Currently, the energy consumed by AI computing power is only a small part of data centers. If the energy consumed by AI computing power accounts for 10% of human energy consumption, then there may be a need for 100 times the current energy consumption of AI chips, which far exceeds the manufacturing capacity of all chip manufacturers like TSMC.

So, someone might ask, making chips with $7 trillion, can the AI trained create $7 trillion in value? If you think AI is just creating the next mobile internet, then you’re thinking too small.

The real value of AGI lies in creating new forms of life, creating more efficient ways to convert energy into intelligence.

Currently, the human brain achieves a level of intelligence greater than a 10 kilowatt 8-card H100 inference server with less than 30W of power. But I believe, as large models and chip technology progress, silicon-based life will definitely have higher energy efficiency than carbon-based life. In this universe with limited energy, AGI not only may use energy more efficiently, spreading intelligence throughout the universe in the form of information more conveniently, but also may find the key to completely solving the energy problem. To create silicon-based life, AGI must be a world model, able to interact with the real world, and continuously enhance intelligence through autonomous learning.

Sora, This Familiar Name

Seeing the name Sora, it feels very familiar, MSRA’s software radio project is also called Sora, Sora means “sky” in Japanese. At that time, this project had a machine-translated Chinese webpage, which even translated Sora into “Sora Aoi”.

MSRA's Sora software radio project

MSRA’s 12th floor had a Sora Lab, filled with various software radio experimental equipment.
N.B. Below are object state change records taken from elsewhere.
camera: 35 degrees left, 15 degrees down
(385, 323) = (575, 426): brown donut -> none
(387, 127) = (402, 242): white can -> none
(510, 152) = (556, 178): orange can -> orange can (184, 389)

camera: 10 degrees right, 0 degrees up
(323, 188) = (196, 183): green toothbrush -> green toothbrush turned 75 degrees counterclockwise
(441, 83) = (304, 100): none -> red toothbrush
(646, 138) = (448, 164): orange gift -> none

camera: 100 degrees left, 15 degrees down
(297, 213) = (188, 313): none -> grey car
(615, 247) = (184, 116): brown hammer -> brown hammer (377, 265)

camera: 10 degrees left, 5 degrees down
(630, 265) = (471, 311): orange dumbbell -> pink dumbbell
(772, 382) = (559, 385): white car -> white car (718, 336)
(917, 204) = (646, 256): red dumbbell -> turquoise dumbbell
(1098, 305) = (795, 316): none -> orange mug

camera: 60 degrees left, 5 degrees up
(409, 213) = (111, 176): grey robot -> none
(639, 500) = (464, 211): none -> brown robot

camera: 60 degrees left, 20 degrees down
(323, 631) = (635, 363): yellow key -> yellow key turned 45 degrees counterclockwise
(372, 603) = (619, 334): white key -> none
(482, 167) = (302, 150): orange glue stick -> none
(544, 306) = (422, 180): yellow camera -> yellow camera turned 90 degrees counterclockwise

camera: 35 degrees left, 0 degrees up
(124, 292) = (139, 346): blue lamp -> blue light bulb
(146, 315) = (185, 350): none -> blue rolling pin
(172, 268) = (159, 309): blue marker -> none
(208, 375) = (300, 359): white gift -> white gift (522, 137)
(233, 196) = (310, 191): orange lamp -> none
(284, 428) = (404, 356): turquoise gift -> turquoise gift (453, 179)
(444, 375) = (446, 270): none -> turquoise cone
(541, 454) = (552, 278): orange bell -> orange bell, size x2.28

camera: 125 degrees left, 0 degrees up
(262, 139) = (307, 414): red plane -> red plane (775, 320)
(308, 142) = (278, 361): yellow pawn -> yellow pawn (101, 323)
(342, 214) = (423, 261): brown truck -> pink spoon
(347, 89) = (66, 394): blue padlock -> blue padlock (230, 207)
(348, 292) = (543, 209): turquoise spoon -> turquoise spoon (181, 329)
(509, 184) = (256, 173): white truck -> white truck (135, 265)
The senior brother who worked on wireless reminded us, when entering the Sora Lab, never to mess with the antennas on the table, as if disturbed, it would take at least a few days to a week to readjust those antennas. Sometimes, when the space in the Sora Lab was not enough, they had to temporarily use the 12th floor’s large conference room for software radio experiments, and those who have stayed at MSRA should be very familiar with this large conference room.

Adjusting software radio Sora in MSRA's large conference room

Sora was the most advanced software radio platform at the time, and it had a significant impact, with many universities and research institutions using Sora for software radio research. My advisor, Bo Tan, even gave me a book he wrote, “Cognitive Software Radio Systems—Principles and Experiments”, which is about Sora.

I hope the name Sora can bring us a vast sky, spreading the seeds of civilization to every shining star in the sky.